**Text shown**

☆ ☆ ☆ ☆ ☆ ☆ ☆

Subquery in PostgreSQL | PostgreSQL Tutorial

A subquery is a SELECT statement nested inside another SQL statement, enclosed in parentheses. PostgreSQL evaluates the inner query first and passes its result to the outer query as a condition, a derived table, or a scalar value. Subqueries let you break a complex retrieval problem into composable steps without creating intermediate tables or materialized views.

Syntax

The most common placement is inside a WHERE clause:

SELECT select_list
FROM table_name
WHERE column operator (
  SELECT column
  FROM other_table
  WHERE condition
);

Subqueries can also appear in the FROM clause (derived table), the SELECT list (scalar subquery), and inside HAVING clauses.

Practical Example

Create two tables — products and warehouses — that represent an inventory domain:

CREATE TABLE warehouses (
  warehouse_id  SERIAL PRIMARY KEY,
  region        VARCHAR(50) NOT NULL,
  capacity      INT         NOT NULL
);

CREATE TABLE products (
  product_id    SERIAL PRIMARY KEY,
  name          VARCHAR(100) NOT NULL,
  warehouse_id  INT REFERENCES warehouses (warehouse_id),
  stock_qty     INT         NOT NULL DEFAULT 0,
  unit_cost     NUMERIC(10, 2)

☆ ☆ ☆ ☆ ☆ ☆ ☆

[Extracted records]
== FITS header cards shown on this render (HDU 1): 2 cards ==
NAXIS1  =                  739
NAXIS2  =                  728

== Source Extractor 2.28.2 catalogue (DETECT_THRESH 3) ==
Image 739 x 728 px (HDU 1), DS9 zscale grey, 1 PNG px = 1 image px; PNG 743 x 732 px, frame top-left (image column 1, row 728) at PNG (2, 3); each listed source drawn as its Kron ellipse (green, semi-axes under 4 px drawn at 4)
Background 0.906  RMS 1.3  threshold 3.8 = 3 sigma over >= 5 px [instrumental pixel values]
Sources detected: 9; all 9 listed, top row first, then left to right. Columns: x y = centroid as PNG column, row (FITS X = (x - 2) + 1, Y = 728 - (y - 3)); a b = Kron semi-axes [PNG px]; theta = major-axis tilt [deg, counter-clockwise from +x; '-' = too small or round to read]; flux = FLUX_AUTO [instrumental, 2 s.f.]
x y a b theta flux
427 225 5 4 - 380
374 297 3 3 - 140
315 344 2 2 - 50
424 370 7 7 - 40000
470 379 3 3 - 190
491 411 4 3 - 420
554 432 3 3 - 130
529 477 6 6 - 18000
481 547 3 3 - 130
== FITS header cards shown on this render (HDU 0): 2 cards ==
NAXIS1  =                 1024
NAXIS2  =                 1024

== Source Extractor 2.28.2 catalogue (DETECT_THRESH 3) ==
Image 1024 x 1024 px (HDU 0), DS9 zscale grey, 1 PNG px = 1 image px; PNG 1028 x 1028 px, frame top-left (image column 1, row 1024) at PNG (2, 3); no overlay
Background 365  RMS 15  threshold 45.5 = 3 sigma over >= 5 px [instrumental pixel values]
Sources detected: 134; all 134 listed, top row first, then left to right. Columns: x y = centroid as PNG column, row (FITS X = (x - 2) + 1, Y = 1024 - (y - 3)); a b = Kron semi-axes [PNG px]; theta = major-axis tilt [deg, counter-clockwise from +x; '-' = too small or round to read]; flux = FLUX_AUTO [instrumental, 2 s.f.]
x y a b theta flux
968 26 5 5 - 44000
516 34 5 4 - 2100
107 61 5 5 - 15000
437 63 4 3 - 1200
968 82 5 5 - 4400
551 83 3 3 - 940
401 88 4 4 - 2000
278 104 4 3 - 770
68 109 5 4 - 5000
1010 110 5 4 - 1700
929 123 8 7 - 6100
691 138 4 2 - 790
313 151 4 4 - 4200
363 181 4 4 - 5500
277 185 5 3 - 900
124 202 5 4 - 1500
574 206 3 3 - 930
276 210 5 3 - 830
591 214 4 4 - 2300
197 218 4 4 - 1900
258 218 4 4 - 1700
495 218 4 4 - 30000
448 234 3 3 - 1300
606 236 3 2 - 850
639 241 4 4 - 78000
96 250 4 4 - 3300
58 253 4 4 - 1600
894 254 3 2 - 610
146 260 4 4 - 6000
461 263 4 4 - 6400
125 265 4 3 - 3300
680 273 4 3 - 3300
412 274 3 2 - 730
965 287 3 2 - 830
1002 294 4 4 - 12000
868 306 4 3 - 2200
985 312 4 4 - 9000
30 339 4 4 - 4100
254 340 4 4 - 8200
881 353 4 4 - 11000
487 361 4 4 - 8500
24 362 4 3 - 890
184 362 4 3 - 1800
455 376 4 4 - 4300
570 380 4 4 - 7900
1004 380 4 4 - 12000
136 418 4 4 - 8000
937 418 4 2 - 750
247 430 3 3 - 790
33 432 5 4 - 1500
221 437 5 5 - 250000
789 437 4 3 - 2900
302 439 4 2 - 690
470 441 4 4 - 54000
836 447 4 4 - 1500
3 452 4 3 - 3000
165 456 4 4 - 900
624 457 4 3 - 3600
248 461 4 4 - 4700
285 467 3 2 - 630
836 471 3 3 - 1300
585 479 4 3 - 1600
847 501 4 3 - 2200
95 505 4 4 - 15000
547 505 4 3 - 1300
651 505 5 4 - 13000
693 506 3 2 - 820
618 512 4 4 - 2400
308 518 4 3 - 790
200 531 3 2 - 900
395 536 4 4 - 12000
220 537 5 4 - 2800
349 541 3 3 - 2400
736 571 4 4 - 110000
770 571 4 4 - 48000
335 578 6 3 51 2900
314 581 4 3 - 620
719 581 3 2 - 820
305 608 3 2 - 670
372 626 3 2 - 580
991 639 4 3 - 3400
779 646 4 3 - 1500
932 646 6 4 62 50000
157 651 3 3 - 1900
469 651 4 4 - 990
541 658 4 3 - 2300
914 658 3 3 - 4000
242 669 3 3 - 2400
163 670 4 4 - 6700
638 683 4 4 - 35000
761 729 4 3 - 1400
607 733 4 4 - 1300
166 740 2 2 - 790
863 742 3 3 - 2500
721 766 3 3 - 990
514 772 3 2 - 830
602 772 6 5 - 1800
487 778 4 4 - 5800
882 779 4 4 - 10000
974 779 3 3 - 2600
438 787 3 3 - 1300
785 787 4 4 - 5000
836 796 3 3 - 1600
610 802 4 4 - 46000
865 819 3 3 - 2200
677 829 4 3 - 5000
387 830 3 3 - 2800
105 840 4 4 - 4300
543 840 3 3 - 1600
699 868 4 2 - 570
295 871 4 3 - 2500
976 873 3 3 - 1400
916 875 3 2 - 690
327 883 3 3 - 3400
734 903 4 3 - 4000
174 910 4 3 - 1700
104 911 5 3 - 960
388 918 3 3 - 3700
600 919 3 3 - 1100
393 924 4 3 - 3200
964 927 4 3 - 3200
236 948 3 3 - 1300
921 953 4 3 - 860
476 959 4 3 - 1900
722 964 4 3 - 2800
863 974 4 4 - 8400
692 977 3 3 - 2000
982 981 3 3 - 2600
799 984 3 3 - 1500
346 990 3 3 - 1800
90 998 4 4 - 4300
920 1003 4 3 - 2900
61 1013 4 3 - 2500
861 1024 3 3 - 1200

☆ ☆ ☆ ☆ ☆ ☆ ☆

**Problems**
1 - According to the PostgreSQL subquery tutorial, which query does PostgreSQL evaluate first?
2 - Quote the PostgreSQL subquery tutorial word for word, starting with "The most common" and going on through "inside HAVING clauses.".
3 - List every place in a statement where the PostgreSQL subquery tutorial says a subquery can appear.

**Answers for the exercise**
1 - The inner query.

2 -
The most common placement is inside a WHERE clause:

SELECT select_list
FROM table_name
WHERE column operator (
  SELECT column
  FROM other_table
  WHERE condition
);

Subqueries can also appear in the FROM clause (derived table), the SELECT list (scalar subquery), and inside HAVING clauses.

3 - The WHERE clause, the FROM clause (derived table), the SELECT list (scalar subquery), and HAVING clauses.